Copy out every line of the following records word for word, in the same order.

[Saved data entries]
_ _ _ _

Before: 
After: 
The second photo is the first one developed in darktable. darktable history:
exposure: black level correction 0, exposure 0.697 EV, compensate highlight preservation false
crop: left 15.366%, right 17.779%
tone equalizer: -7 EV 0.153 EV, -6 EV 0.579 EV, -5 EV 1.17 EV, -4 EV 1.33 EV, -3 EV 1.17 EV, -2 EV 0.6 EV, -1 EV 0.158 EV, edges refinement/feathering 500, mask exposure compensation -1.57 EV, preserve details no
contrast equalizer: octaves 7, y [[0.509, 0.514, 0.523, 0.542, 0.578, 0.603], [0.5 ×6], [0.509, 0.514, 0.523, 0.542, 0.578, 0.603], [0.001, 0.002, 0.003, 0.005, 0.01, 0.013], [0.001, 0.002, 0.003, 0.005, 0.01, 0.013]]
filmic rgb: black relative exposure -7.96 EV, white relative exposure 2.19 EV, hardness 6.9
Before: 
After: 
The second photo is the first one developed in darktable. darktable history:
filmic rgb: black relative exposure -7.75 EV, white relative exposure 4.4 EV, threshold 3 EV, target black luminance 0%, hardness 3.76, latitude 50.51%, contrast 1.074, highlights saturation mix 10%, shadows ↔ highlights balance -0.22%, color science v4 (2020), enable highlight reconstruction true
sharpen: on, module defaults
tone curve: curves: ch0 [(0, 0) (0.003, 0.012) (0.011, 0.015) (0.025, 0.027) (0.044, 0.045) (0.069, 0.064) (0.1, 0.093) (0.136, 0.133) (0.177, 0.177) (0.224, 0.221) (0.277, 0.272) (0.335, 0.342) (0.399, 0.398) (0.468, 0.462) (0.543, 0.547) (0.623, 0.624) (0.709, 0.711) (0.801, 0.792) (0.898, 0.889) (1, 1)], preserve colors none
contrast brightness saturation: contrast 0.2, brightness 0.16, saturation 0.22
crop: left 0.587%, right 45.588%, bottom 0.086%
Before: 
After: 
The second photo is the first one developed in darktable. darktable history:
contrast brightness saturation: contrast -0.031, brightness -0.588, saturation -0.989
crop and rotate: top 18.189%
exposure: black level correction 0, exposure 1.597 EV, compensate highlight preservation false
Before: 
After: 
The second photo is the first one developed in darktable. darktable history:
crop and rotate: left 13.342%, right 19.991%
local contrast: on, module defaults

_ _ _ _

● Written response:
Before: 
After: 
The second photo is the first one developed in darktable. darktable history:
exposure: black level correction 0, exposure 0.697 EV, compensate highlight preservation false
crop: left 15.366%, right 17.779%
tone equalizer: -7 EV 0.153 EV, -6 EV 0.579 EV, -5 EV 1.17 EV, -4 EV 1.33 EV, -3 EV 1.17 EV, -2 EV 0.6 EV, -1 EV 0.158 EV, edges refinement/feathering 500, mask exposure compensation -1.57 EV, preserve details no
contrast equalizer: octaves 7, y [[0.509, 0.514, 0.523, 0.542, 0.578, 0.603], [0.5 ×6], [0.509, 0.514, 0.523, 0.542, 0.578, 0.603], [0.001, 0.002, 0.003, 0.005, 0.01, 0.013], [0.001, 0.002, 0.003, 0.005, 0.01, 0.013]]
filmic rgb: black relative exposure -7.96 EV, white relative exposure 2.19 EV, hardness 6.9
Before: 
After: 
The second photo is the first one developed in darktable. darktable history:
filmic rgb: black relative exposure -7.75 EV, white relative exposure 4.4 EV, threshold 3 EV, target black luminance 0%, hardness 3.76, latitude 50.51%, contrast 1.074, highlights saturation mix 10%, shadows ↔ highlights balance -0.22%, color science v4 (2020), enable highlight reconstruction true
sharpen: on, module defaults
tone curve: curves: ch0 [(0, 0) (0.003, 0.012) (0.011, 0.015) (0.025, 0.027) (0.044, 0.045) (0.069, 0.064) (0.1, 0.093) (0.136, 0.133) (0.177, 0.177) (0.224, 0.221) (0.277, 0.272) (0.335, 0.342) (0.399, 0.398) (0.468, 0.462) (0.543, 0.547) (0.623, 0.624) (0.709, 0.711) (0.801, 0.792) (0.898, 0.889) (1, 1)], preserve colors none
contrast brightness saturation: contrast 0.2, brightness 0.16, saturation 0.22
crop: left 0.587%, right 45.588%, bottom 0.086%
Before: 
After: 
The second photo is the first one developed in darktable. darktable history:
contrast brightness saturation: contrast -0.031, brightness -0.588, saturation -0.989
crop and rotate: top 18.189%
exposure: black level correction 0, exposure 1.597 EV, compensate highlight preservation false
Before: 
After: 
The second photo is the first one developed in darktable. darktable history:
crop and rotate: left 13.342%, right 19.991%
local contrast: on, module defaults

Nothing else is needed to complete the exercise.